A federal judge in Florida on Monday dismissed a qui tam suit brought by two former employees of the now-closed Arizona Summit Law School that claimed, among other things, that InfiLaw administrators conspired with bar preparation outfit BarBri to make sure that the Phoenix law school was in compliance with a rule that no more than 90% of it funds were derived from federal student loans.

In a 58-page opinion, U.S. District Judge Marcia Morales Howard of the Middle District of Florida ruled that many of the plaintiffs’ claims of wrongdoing by InfiLaw and its three law schools were barred in court because they had already been disclosed in the media through articles and blog posts critical of the schools’ practices. Moreover, Howard found the allegations brought by Paula Lorona and Reid Potter to be too vague to overcome the defendants’ motions to dismiss.

“Whether the law schools published substantially misleading information regarding its bar passage rates depends entirely on what was said, when it was said, in what context, what was or was not disclosed about the Unlock Potential program, and the impact the program did or did not have on the bar passage statistics,” Howard wrote of an InfiLaw program in which the schools provided stipends to students who agreed to delay taking the bar exam for fear they would not pass. “None of this information is alleged in the third amended complaint.”

David Mills, a partner with Cooley who represented InfiLaw, did not respond to requests for comment on the decision Tuesday. Nor did Robert Mills, an attorney with the Phoenix firm Mills and Woods Law who represented the plaintiffs.

InfiLaw has prevailed in each of three whistleblower suits brought by former employees in recent years. Former Arizona Summit law professors Celia Rumann and Michael O’Connor, who were fired, voluntarily dismissed their qui tam suit in February 2018 after the government declined to intervene. And in November, another federal judge in Florida tossed former Charlotte School of Law professor Barbara Bernier’s whistleblower suit, also finding that her claims were too vague and too similar to the two previously filed suits. (The government also passed on joining Bernier’s suit.)
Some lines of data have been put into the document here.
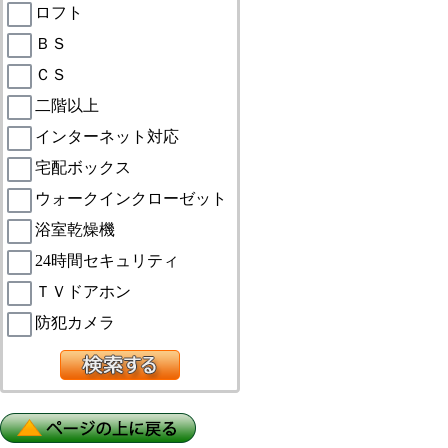
ロフト
ＢＳ
ＣＳ
二階以上
インターネット対応
宅配ボックス
ウォークインクローゼット
浴室乾燥機
24時間セキュリティ
ＴＶドアホン
防犯カメラ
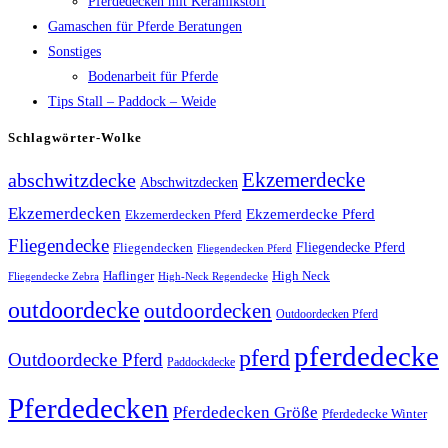
Pferdedecken mit Keramikstoff
Gamaschen für Pferde Beratungen
Sonstiges
Bodenarbeit für Pferde
Tips Stall – Paddock – Weide
Schlagwörter-Wolke
Ekzemerdecke
abschwitzdecke
Abschwitzdecken
Ekzemerdecken
Ekzemerdecke Pferd
Ekzemerdecken Pferd
Fliegendecke
Fliegendecken
Fliegendecke Pferd
Fliegendecken Pferd
High Neck
Haflinger
Fliegendecke Zebra
High-Neck Regendecke
outdoordecke
outdoordecken
Outdoordecken Pferd
pferdedecke
pferd
Outdoordecke Pferd
Paddockdecke
Pferdedecken
Pferdedecken Größe
Pferdedecke Winter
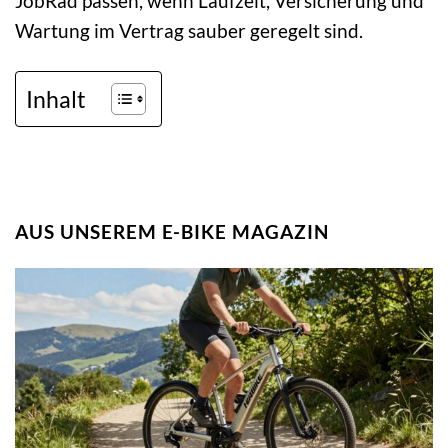
JobRad passen, wenn Laufzeit, Versicherung und
Wartung im Vertrag sauber geregelt sind.
Inhalt
AUS UNSEREM E-BIKE MAGAZIN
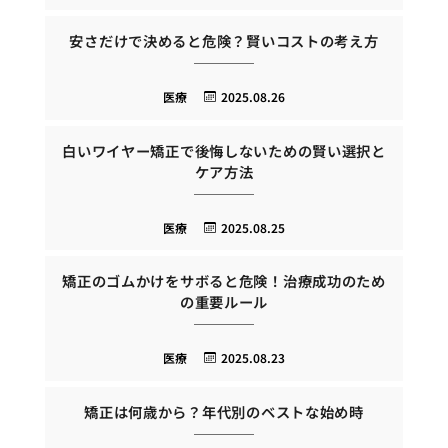
安さだけで決めると危険？賢いコストの考え方
医療
2025.08.26
白いワイヤー矯正で後悔しないための賢い選択と
ケア方法
医療
2025.08.25
矯正のゴムかけをサボると危険！治療成功のため
の重要ルール
医療
2025.08.23
矯正は何歳から？年代別のベストな始め時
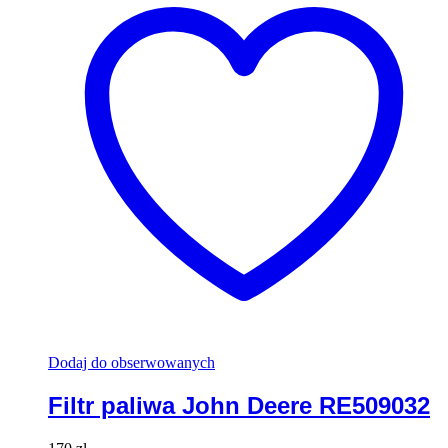
Dodaj do obserwowanych
Filtr paliwa John Deere RE509032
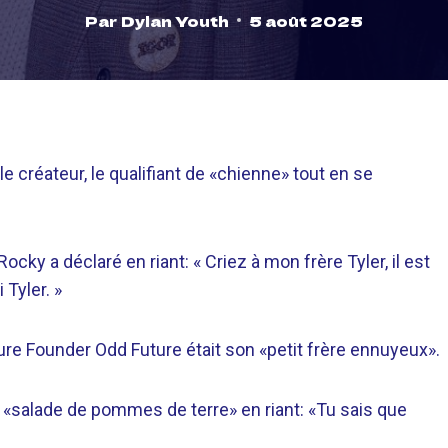
Par
Dylan Youth
5 août 2025
le créateur, le qualifiant de «chienne» tout en se
cky a déclaré en riant: « Criez à mon frère Tyler, il est
 Tyler. »
e Founder Odd Future était son «petit frère ennuyeux».
e «salade de pommes de terre» en riant: «Tu sais que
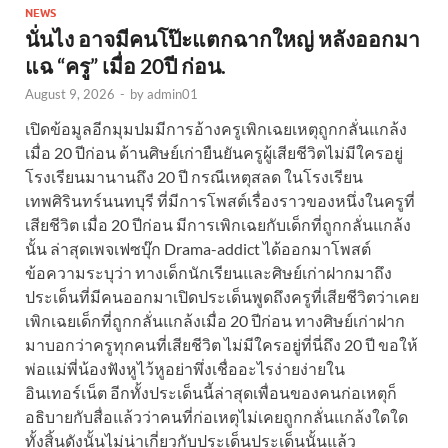
NEWS
นั่นไง อาจมีคนโป๊ะแตกฉากใหญ่ หลังออกมา
แฉ “ครู” เมื่อ 20ปี ก่อน.
August 9, 2026
-
by
admin01
เปิดข้อมูลอีกมุมปมมีการอ้างครูเพิกเฉยเหตุถูกกลั่นแกล้ง
เมื่อ 20 ปีก่อน ด้านศิษย์เก่ายืนยันครูผู้เสียชีวิตไม่มีใครอยู่
โรงเรียนมานานถึง 20 ปี กรณีเหตุสลด ในโรงเรียน
เทพศิรินทร์นนทบุรี ที่มีการโพสต์เรื่องราวของหนึ่งในครูที่
เสียชีวิต เมื่อ 20 ปีก่อน มีการเพิกเฉยกับเด็กที่ถูกกลั่นแกล้ง
นั้น ล่าสุดเพจเฟซบุ๊ก Drama-addict ได้ออกมาโพสต์
ข้อความระบุว่า ทางเด็กนักเรียนและศิษย์เก่าฝากมาถึง
ประเด็นที่มีคนออกมาเปิดประเด็นพูดถึงครูที่เสียชีวิตว่าเคย
เพิกเฉยเด็กที่ถูกกลั่นแกล้งเมื่อ 20 ปีก่อน ทางศิษย์เก่าฝาก
มาบอกว่าครูทุกคนที่เสียชีวิต ไม่มีใครอยู่ที่นี่ถึง 20 ปี ขอให้
พ่อแม่พี่น้องฟังหูไว้หูอย่าพึ่งเชื่ออะไรง่ายง่ายใน
อินเทอร์เน็ต อีกทั้งประเด็นนี้ล่าสุดเพื่อนของคนก่อเหตุก็
อธิบายกับสื่อแล้วว่าคนที่ก่อเหตุไม่เคยถูกกลั่นแกล้งใดใด
ทั้งสิ้นดังนั้นไม่น่าเกี่ยวกับประเด็นประเด็นนั้นแล้ว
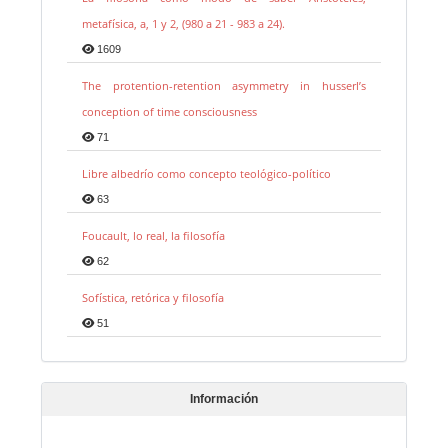
metafísica, a, 1 y 2, (980 a 21 - 983 a 24).
1609
The protention-retention asymmetry in husserl’s
conception of time consciousness
71
Libre albedrío como concepto teológico-político
63
Foucault, lo real, la filosofía
62
Sofística, retórica y filosofía
51
Información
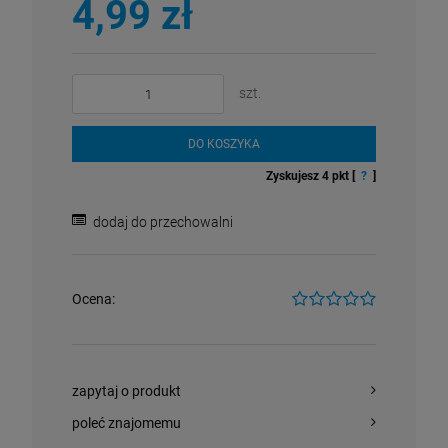
4,99 zł
szt.
DO KOSZYKA
Zyskujesz
4
pkt [
?
]
dodaj do przechowalni
Ocena:
zapytaj o produkt
poleć znajomemu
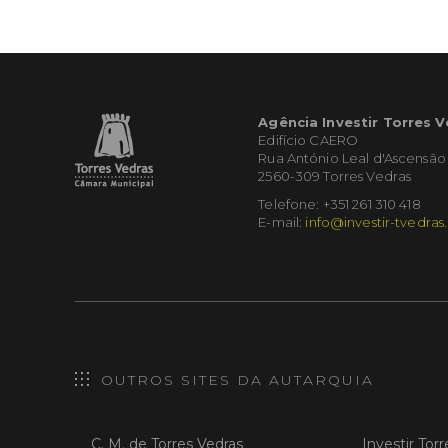
Agência Investir Torres 
Edifício CAERO
Rua António Leal d'Ascensão
2560-309 Torres Vedras
Telefone: +351 261 310 418
E-mail:
info@investir-tvedras
OUTROS SITES DA AUTARQUIA
C. M. de Torres Vedras
Investir Tor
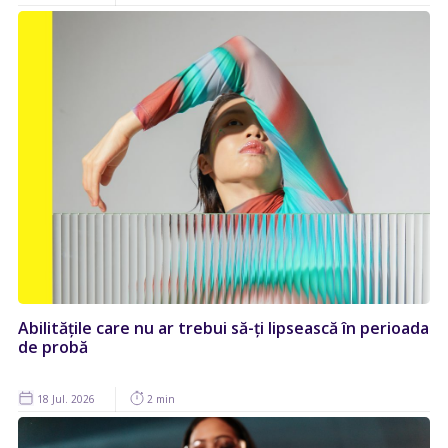
Abilitățile care nu ar trebui să-ți lipsească în perioada
de probă
18 Jul. 2026
2 min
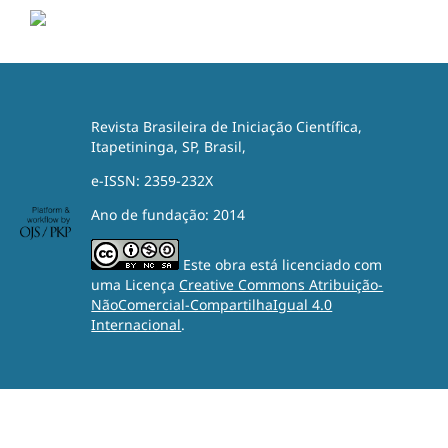
Revista Brasileira de Iniciação Científica,
Itapetininga, SP, Brasil,
e-ISSN: 2359-232X
Ano de fundação: 2014
Este obra está licenciado com
uma Licença
Creative Commons Atribuição-
NãoComercial-CompartilhaIgual 4.0
Internacional
.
Arizona Summit closed in the fall of 2018, while Charlotte School of Law shuttered in the fall of 2017. InfiLaw’s remaining law school, Florida Coastal School of Law, is in the process of becoming an independent, nonprofit campus.

All three whistleblower suits included allegations that the InfiLaw campuses defrauded the federal government by admitting unqualified students in a bid collect their student loans. They also claim that the school’s violated the so-called 90/10 rule, which requires higher education institutions to derive no more than 90% of their revenue from federal student loans.

Lorona, a former Arizona Summit student and employee in its financial aid office, initially filed suit against Arizona Summit in 2015. Reid, another former student and employee in the bar preparation program at Arizona Summit, joined the suit the following year. But the U.S. government declined to intervene in February of 2018 and the plaintiffs pushed forward without it.

Among their myriad allegations is that InfiLaw school administrators devised an in-house bar preparation program in 2011 as a means to skirt the government’s 90/10 rule because they feared their reliance on federal loans would soon exceed that threshold. They claim that Arizona Summit partnered with BarBri to execute the program, but that students would pay the cost directly to Arizona Summit instead of BarBri. The school would then count that bar prep revenue towards the 10% of funds coming from outside the federal student loan program, the suit alleged. But the claims are too vague and do not assert that Arizona Summit actually crossed that 90% threshold, Howard wrote. Moreover, the revenue the plaintiffs claim was derived from the bar prep scheme is nowhere near enough to represent 10% of the Phoenix school’s revenue, the opinion says.

“[Plaintiffs] contend that the law schools were defrauding the federal government of student loan funds because they were engaged in conduct which rendered them ineligible to participate in the federal student loan programs,” Howard wrote. “However, the public disclosures exposed the very conduct which [plaintiffs] contend was disqualifying, namely, the Law Schools’ practice of admitting unqualified students, the likely inability of those students to pass the bar exam, the high cost of the Infilaw education, and the implications of Infilaw’s admissions practices with respect to the Law Schools’ bar passage rates and accreditation.”